• EXERCISE REQUIREMENTS: Gather all lines in the entries below that include the word "Branigan".

SUPPLIED RECORDS section start

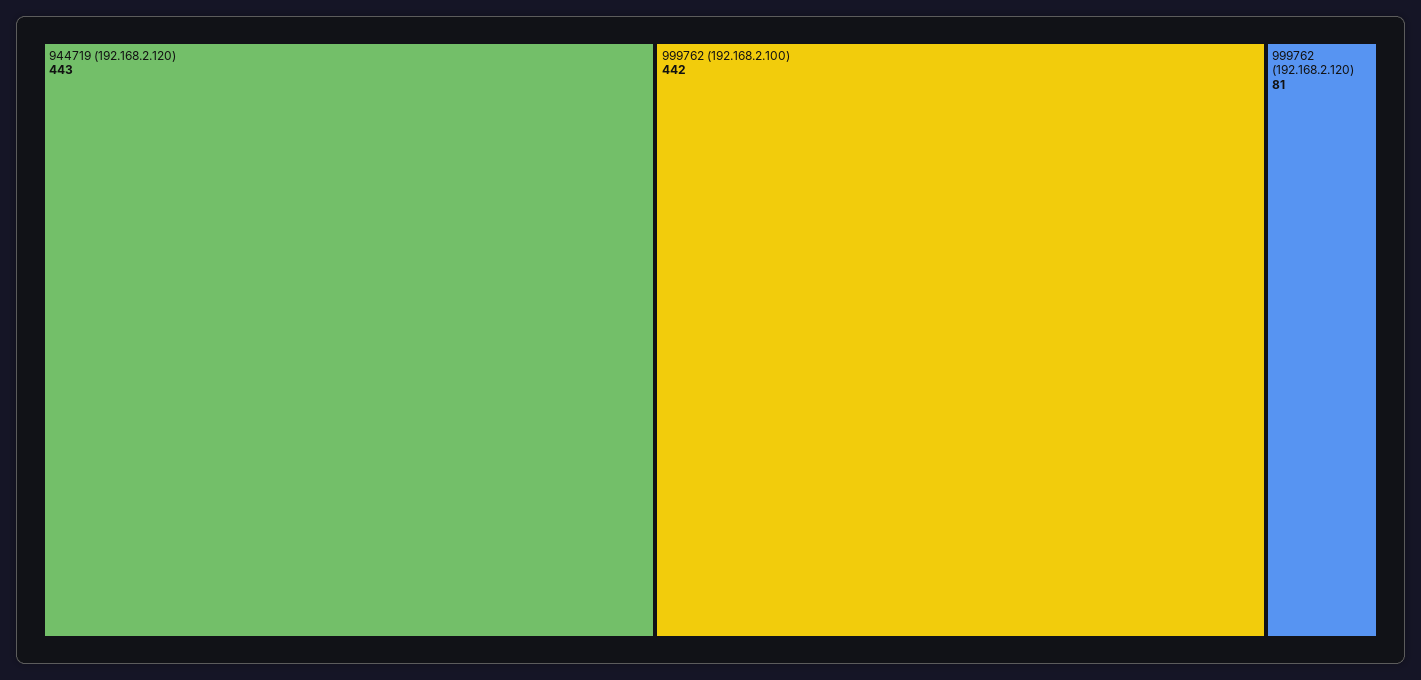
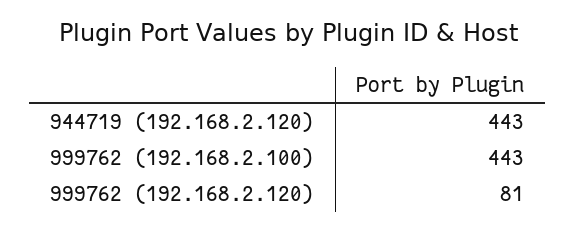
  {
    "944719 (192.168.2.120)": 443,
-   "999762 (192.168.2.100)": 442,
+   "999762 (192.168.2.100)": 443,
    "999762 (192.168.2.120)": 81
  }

SUPPLIED RECORDS section end
SUPPLIED RECORDS section start

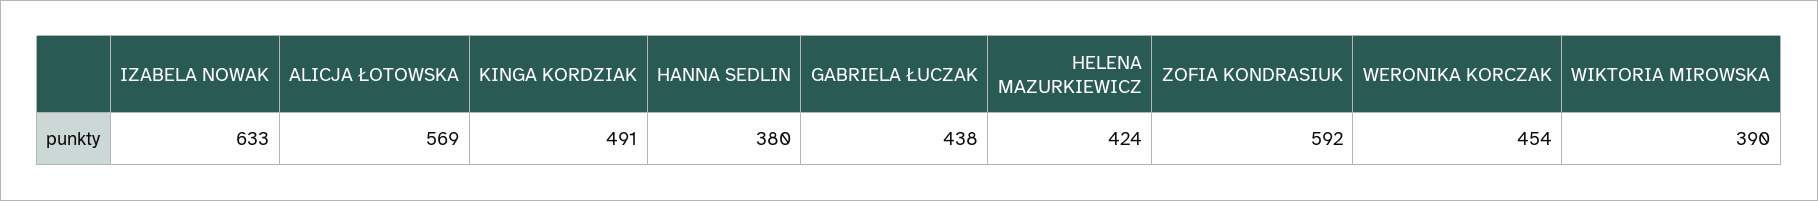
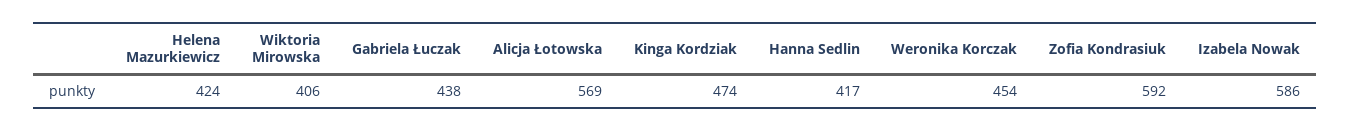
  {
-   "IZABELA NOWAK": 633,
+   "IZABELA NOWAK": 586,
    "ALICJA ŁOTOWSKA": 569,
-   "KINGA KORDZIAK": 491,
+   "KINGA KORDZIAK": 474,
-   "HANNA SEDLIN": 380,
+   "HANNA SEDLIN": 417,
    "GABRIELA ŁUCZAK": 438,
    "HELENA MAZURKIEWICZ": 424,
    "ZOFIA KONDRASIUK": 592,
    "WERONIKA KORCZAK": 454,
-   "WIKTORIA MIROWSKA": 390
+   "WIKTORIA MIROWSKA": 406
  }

SUPPLIED RECORDS section end
SUPPLIED RECORDS section start

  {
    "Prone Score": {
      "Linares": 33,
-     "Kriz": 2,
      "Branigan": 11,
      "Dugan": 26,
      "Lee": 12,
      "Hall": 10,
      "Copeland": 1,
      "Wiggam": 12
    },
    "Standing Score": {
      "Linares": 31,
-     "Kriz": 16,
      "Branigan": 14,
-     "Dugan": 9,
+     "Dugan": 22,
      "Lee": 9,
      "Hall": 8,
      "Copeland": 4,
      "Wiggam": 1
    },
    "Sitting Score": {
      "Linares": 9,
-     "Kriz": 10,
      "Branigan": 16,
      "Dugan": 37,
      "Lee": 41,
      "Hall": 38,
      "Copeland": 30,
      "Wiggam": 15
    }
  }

SUPPLIED RECORDS section end

• OUTPUT BELOW:
      "Branigan": 11,
      "Branigan": 14,
      "Branigan": 16,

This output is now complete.